* _Your instructions_: Beneath this task are records; print exactly the stretch of them from the line with "right knee: (750, 568)" through the line with "right elbow: (902, 517)", both ends included.

Items listed in a dataset
--------------------

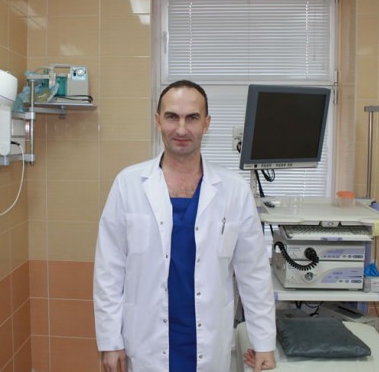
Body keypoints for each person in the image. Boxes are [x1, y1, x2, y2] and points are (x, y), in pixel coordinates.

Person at [93, 80, 276, 372]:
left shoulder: (234, 191)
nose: (181, 129)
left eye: (192, 118)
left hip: (208, 341)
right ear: (158, 121)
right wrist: (110, 341)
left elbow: (253, 273)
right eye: (172, 117)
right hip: (145, 341)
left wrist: (263, 341)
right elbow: (109, 271)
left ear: (206, 123)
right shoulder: (128, 184)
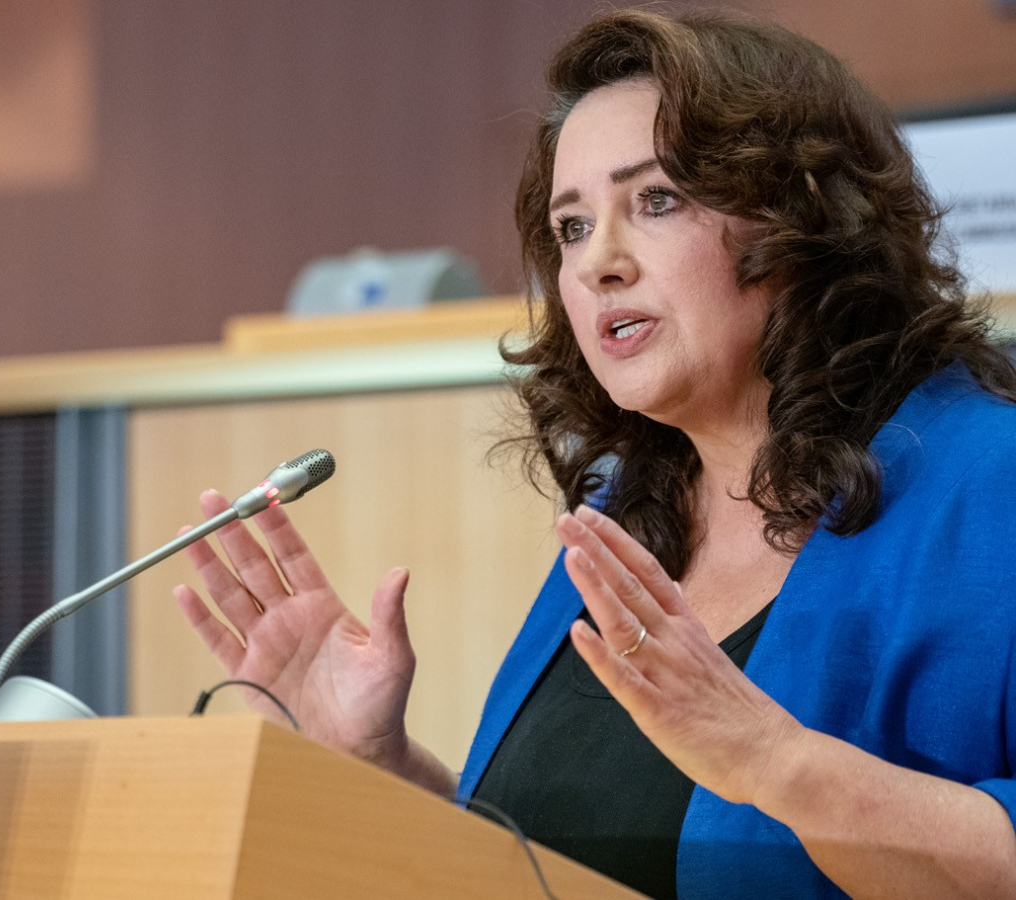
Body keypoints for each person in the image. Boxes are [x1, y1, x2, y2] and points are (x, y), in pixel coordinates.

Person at [173, 10, 1016, 900]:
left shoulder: (989, 485)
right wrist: (376, 765)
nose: (597, 264)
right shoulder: (631, 512)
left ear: (803, 221)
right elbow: (560, 865)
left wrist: (770, 762)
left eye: (656, 200)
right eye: (571, 228)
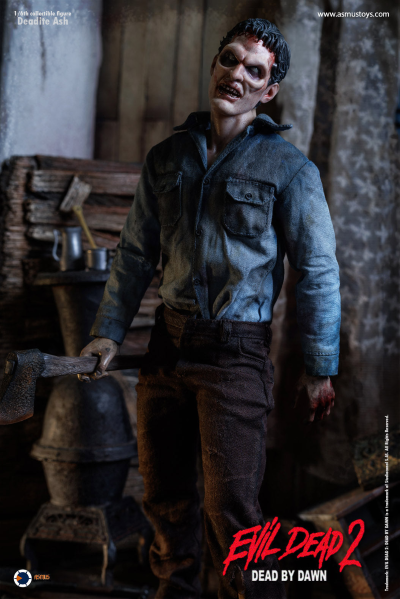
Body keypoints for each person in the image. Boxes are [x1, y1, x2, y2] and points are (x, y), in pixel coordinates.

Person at [79, 18, 340, 599]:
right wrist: (108, 333)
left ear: (268, 91)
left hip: (235, 357)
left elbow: (319, 271)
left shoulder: (289, 170)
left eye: (255, 70)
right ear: (216, 63)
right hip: (166, 349)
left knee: (233, 512)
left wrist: (321, 367)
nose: (237, 74)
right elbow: (134, 254)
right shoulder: (167, 157)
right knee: (165, 501)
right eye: (231, 59)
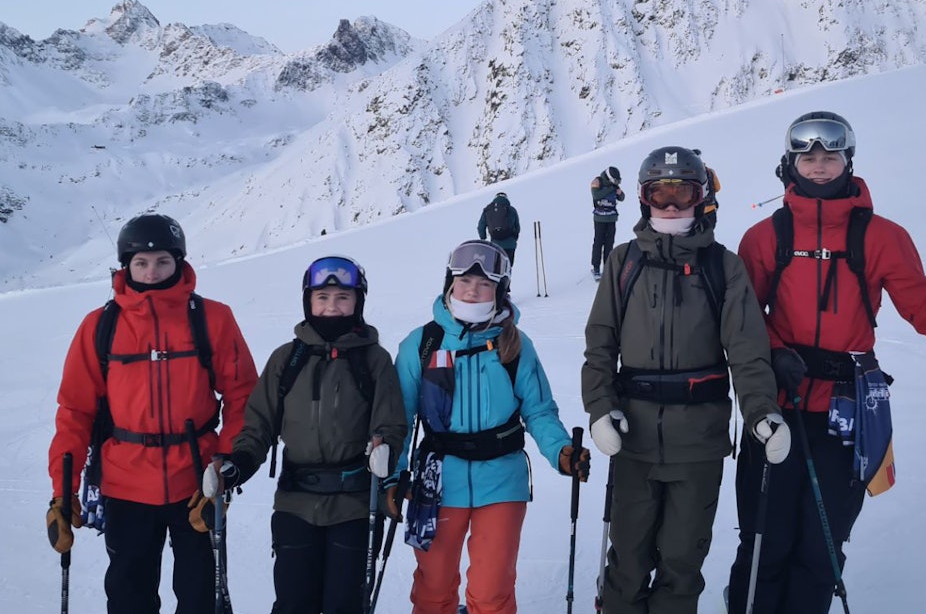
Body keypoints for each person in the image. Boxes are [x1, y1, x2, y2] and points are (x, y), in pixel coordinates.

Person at [726, 111, 926, 614]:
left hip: (846, 412)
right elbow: (741, 318)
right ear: (790, 164)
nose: (818, 167)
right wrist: (774, 351)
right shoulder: (764, 237)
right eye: (807, 158)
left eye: (829, 157)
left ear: (847, 161)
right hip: (777, 405)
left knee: (822, 548)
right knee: (765, 540)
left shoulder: (881, 237)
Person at [582, 147, 788, 614]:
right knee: (627, 564)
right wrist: (600, 408)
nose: (671, 205)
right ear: (643, 198)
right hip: (632, 441)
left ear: (702, 199)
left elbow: (747, 352)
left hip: (698, 445)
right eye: (661, 193)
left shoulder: (723, 267)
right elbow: (600, 345)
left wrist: (762, 411)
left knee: (681, 565)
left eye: (683, 193)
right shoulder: (623, 262)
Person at [46, 213, 258, 614]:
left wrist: (227, 468)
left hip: (197, 483)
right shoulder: (100, 326)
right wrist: (63, 490)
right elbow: (75, 411)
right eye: (140, 263)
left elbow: (243, 396)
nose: (151, 271)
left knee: (204, 599)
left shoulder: (212, 318)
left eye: (162, 260)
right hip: (125, 484)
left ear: (179, 261)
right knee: (130, 598)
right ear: (126, 266)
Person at [391, 239, 590, 614]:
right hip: (438, 482)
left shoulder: (514, 346)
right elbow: (400, 418)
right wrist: (393, 475)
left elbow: (539, 411)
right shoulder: (422, 344)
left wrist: (561, 451)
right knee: (433, 590)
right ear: (449, 284)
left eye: (484, 284)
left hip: (502, 479)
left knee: (491, 592)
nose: (472, 289)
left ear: (499, 292)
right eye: (464, 280)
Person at [202, 255, 407, 614]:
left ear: (358, 301)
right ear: (308, 301)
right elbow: (259, 425)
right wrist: (238, 464)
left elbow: (390, 422)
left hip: (354, 505)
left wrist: (384, 449)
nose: (332, 307)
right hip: (295, 503)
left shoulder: (374, 360)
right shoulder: (287, 360)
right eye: (322, 298)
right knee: (294, 603)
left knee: (343, 604)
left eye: (343, 297)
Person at [590, 166, 625, 279]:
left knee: (609, 243)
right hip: (600, 218)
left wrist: (619, 193)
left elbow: (622, 197)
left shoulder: (614, 185)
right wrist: (612, 189)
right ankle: (596, 267)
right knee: (598, 242)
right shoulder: (597, 182)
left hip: (611, 218)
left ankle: (607, 267)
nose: (616, 183)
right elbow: (596, 195)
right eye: (615, 180)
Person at [477, 192, 521, 265]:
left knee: (496, 268)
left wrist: (483, 237)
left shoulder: (488, 210)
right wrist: (514, 238)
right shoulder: (512, 210)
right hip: (510, 245)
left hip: (495, 244)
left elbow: (481, 226)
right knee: (508, 267)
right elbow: (517, 227)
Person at [692, 149, 722, 230]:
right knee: (708, 238)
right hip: (711, 209)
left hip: (695, 212)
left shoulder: (688, 174)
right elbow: (718, 188)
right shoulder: (710, 171)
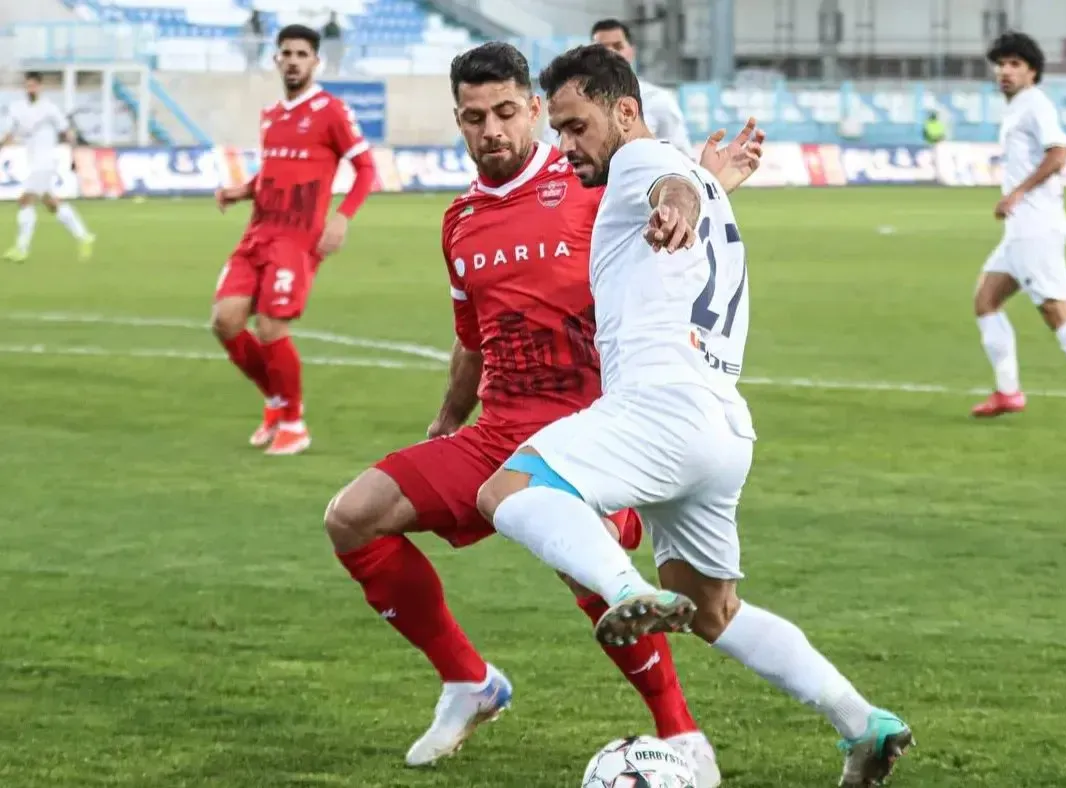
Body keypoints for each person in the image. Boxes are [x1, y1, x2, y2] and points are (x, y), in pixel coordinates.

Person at [474, 44, 913, 788]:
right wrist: (705, 185)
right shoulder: (693, 182)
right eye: (559, 131)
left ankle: (624, 591)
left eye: (577, 127)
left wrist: (679, 195)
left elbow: (666, 183)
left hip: (659, 407)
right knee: (714, 611)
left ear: (625, 111)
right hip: (720, 427)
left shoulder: (641, 163)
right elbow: (683, 185)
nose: (566, 146)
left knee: (507, 491)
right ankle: (862, 722)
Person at [323, 41, 761, 787]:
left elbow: (668, 191)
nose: (491, 129)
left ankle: (680, 732)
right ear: (458, 121)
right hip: (497, 429)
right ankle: (470, 682)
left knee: (586, 557)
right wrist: (447, 418)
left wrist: (700, 186)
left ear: (533, 109)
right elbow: (472, 339)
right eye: (474, 117)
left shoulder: (591, 178)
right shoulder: (459, 221)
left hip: (594, 428)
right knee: (352, 517)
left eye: (505, 112)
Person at [212, 24, 376, 456]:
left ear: (315, 61)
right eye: (286, 53)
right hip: (257, 232)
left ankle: (293, 423)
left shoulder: (331, 111)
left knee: (270, 326)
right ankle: (275, 399)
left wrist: (341, 217)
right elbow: (273, 172)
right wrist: (241, 191)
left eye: (302, 54)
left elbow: (366, 168)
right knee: (225, 320)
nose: (293, 61)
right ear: (276, 59)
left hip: (297, 237)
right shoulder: (271, 115)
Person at [971, 31, 1066, 428]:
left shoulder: (1035, 105)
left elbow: (1058, 153)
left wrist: (1017, 193)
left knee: (1055, 309)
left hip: (1036, 227)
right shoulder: (1017, 109)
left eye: (1015, 64)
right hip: (1020, 230)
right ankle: (1008, 392)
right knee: (986, 300)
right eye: (1001, 64)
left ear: (1032, 72)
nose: (1005, 71)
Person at [542, 19, 692, 156]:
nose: (610, 52)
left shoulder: (658, 100)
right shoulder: (564, 103)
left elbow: (681, 153)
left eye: (618, 46)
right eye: (602, 48)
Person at [1, 72, 94, 263]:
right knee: (51, 203)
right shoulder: (18, 108)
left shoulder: (49, 108)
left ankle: (21, 248)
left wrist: (75, 153)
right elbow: (9, 134)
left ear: (40, 87)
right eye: (28, 86)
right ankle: (84, 236)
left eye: (33, 86)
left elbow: (66, 131)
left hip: (45, 163)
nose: (30, 89)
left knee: (26, 200)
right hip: (32, 161)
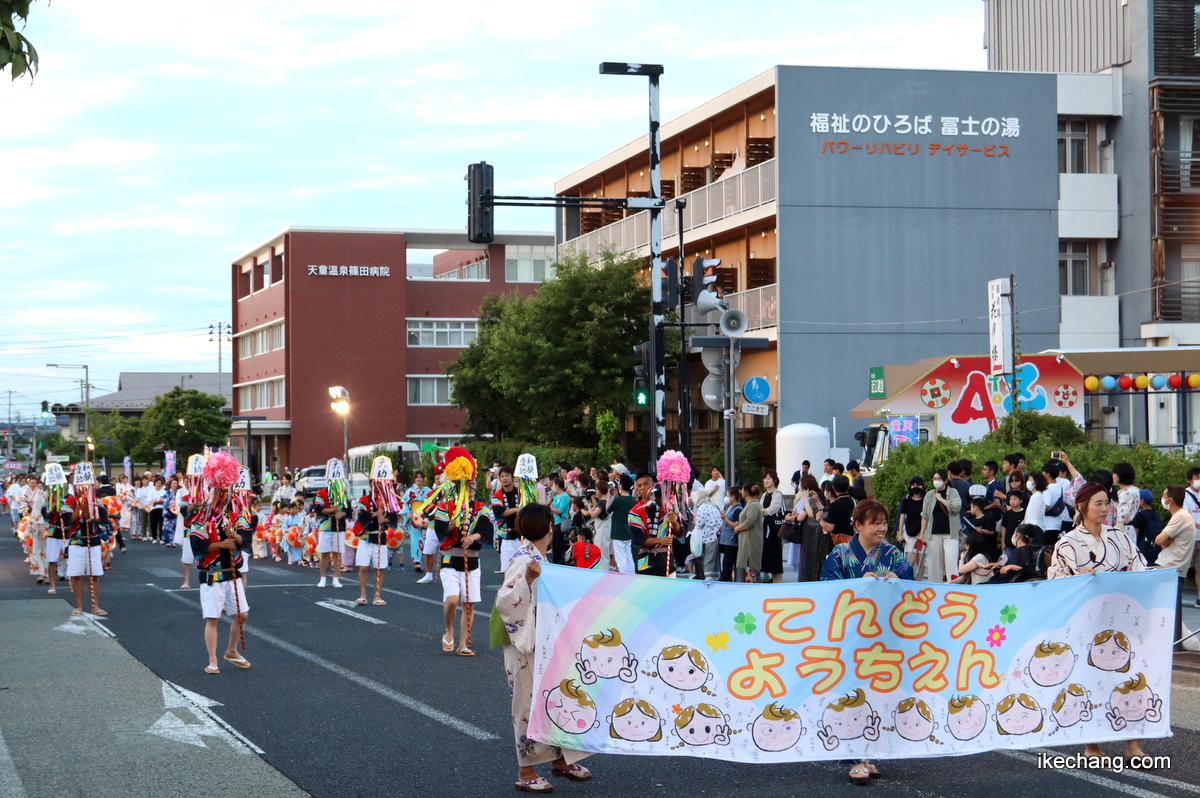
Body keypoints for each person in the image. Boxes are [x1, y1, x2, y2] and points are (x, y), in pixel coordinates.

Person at [1047, 481, 1148, 762]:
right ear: (1082, 507)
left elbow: (1139, 569)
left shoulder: (1120, 536)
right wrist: (1079, 577)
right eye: (1099, 504)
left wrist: (1160, 573)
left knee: (1129, 678)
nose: (1105, 509)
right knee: (1091, 681)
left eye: (1107, 503)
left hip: (1121, 620)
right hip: (1087, 622)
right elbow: (1054, 579)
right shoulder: (1067, 542)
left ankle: (1133, 744)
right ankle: (1092, 745)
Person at [496, 504, 592, 791]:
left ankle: (561, 760)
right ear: (549, 526)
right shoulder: (524, 560)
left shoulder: (535, 556)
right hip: (525, 643)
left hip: (544, 640)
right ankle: (526, 772)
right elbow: (505, 601)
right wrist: (526, 579)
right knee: (526, 704)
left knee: (557, 698)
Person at [820, 499, 913, 784]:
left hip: (882, 636)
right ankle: (853, 757)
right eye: (875, 523)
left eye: (884, 522)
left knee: (875, 695)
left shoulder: (893, 554)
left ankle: (867, 753)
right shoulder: (840, 553)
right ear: (857, 525)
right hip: (850, 636)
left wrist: (899, 580)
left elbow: (912, 587)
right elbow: (826, 588)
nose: (882, 528)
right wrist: (858, 583)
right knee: (850, 694)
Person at [1156, 485, 1196, 650]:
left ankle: (1191, 643)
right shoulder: (1184, 517)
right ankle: (1187, 642)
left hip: (1169, 566)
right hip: (1173, 566)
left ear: (1170, 500)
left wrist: (1165, 540)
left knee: (1162, 608)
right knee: (1167, 609)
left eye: (1164, 496)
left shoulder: (1180, 517)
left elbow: (1159, 540)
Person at [918, 469, 960, 583]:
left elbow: (956, 508)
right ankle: (935, 586)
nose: (936, 481)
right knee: (934, 563)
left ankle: (953, 585)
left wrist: (941, 499)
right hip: (933, 533)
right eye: (934, 479)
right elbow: (924, 515)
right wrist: (922, 534)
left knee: (951, 559)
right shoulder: (930, 494)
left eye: (939, 479)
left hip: (950, 533)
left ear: (945, 480)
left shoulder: (953, 493)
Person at [631, 473, 676, 577]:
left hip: (666, 561)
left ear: (653, 485)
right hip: (645, 563)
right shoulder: (634, 512)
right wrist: (661, 541)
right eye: (639, 486)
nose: (643, 488)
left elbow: (678, 533)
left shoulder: (667, 507)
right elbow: (638, 539)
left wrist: (675, 522)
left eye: (646, 484)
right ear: (636, 488)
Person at [354, 491, 392, 606]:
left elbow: (393, 516)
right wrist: (374, 514)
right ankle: (363, 594)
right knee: (364, 567)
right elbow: (361, 514)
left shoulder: (388, 501)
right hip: (366, 537)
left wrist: (385, 520)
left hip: (380, 536)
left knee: (379, 568)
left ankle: (377, 596)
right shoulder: (364, 500)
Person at [314, 480, 349, 589]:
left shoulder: (343, 493)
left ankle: (336, 579)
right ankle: (323, 578)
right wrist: (331, 510)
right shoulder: (321, 493)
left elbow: (348, 510)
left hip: (339, 527)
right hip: (325, 526)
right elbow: (318, 509)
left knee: (337, 554)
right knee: (324, 553)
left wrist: (341, 514)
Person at [606, 474, 639, 574]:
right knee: (629, 557)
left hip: (617, 532)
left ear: (620, 485)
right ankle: (631, 576)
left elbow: (607, 510)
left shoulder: (618, 500)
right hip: (628, 531)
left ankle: (623, 578)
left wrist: (609, 496)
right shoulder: (632, 500)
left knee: (620, 559)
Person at [492, 466, 522, 574]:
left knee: (522, 568)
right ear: (499, 479)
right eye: (502, 476)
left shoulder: (521, 492)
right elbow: (500, 512)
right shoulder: (497, 495)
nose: (505, 478)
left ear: (512, 478)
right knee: (507, 569)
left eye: (507, 476)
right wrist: (517, 509)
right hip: (506, 536)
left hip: (521, 535)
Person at [733, 483, 764, 583]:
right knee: (750, 568)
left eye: (742, 490)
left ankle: (755, 588)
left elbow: (750, 521)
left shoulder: (753, 505)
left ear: (746, 492)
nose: (741, 492)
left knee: (753, 567)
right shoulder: (750, 504)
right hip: (747, 538)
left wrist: (738, 528)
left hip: (751, 539)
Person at [896, 476, 925, 576]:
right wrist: (899, 533)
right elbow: (902, 517)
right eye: (913, 485)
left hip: (922, 532)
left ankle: (919, 582)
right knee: (911, 560)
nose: (915, 487)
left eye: (918, 485)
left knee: (920, 560)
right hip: (909, 531)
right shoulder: (906, 500)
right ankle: (909, 578)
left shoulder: (925, 500)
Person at [690, 486, 721, 581]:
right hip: (716, 537)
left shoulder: (702, 507)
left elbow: (699, 523)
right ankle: (715, 580)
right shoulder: (713, 506)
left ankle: (709, 581)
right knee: (715, 561)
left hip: (709, 538)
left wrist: (695, 521)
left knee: (708, 561)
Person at [760, 470, 785, 583]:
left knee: (776, 564)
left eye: (769, 478)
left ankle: (778, 587)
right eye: (765, 478)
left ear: (775, 480)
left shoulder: (777, 494)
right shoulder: (764, 495)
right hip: (765, 531)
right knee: (767, 562)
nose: (766, 480)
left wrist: (760, 511)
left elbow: (771, 510)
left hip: (775, 532)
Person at [1130, 488, 1164, 566]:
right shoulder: (1156, 514)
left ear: (1142, 501)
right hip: (1156, 550)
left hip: (1143, 550)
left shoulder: (1140, 515)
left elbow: (1134, 534)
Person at [717, 486, 741, 582]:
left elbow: (736, 525)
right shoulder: (730, 507)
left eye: (728, 496)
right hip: (726, 540)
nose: (726, 498)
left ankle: (724, 581)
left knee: (728, 564)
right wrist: (722, 525)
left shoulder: (738, 509)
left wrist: (725, 519)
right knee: (725, 563)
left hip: (732, 542)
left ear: (733, 497)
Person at [1111, 462, 1141, 536]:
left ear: (1120, 475)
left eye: (1114, 473)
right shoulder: (1124, 491)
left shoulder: (1129, 493)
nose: (1112, 476)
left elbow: (1121, 515)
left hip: (1123, 529)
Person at [1001, 491, 1026, 561]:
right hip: (1009, 543)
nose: (1012, 501)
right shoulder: (1007, 514)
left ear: (1020, 501)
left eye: (1015, 499)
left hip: (1021, 543)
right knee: (1007, 561)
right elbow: (1004, 528)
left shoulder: (1024, 513)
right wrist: (1003, 542)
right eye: (1011, 499)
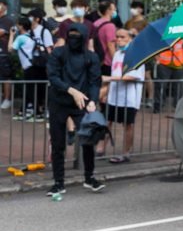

--------------------

* _Task result_:
right knee: (750, 568)
left eye: (742, 490)
left ankle: (755, 588)
left elbow: (750, 521)
left shoulder: (753, 505)
left ear: (746, 492)
nose: (741, 492)
left knee: (753, 567)
right shoulder: (750, 504)
right hip: (747, 538)
left wrist: (738, 528)
left hip: (751, 539)
Person at [896, 476, 925, 576]:
right wrist: (899, 533)
right elbow: (902, 517)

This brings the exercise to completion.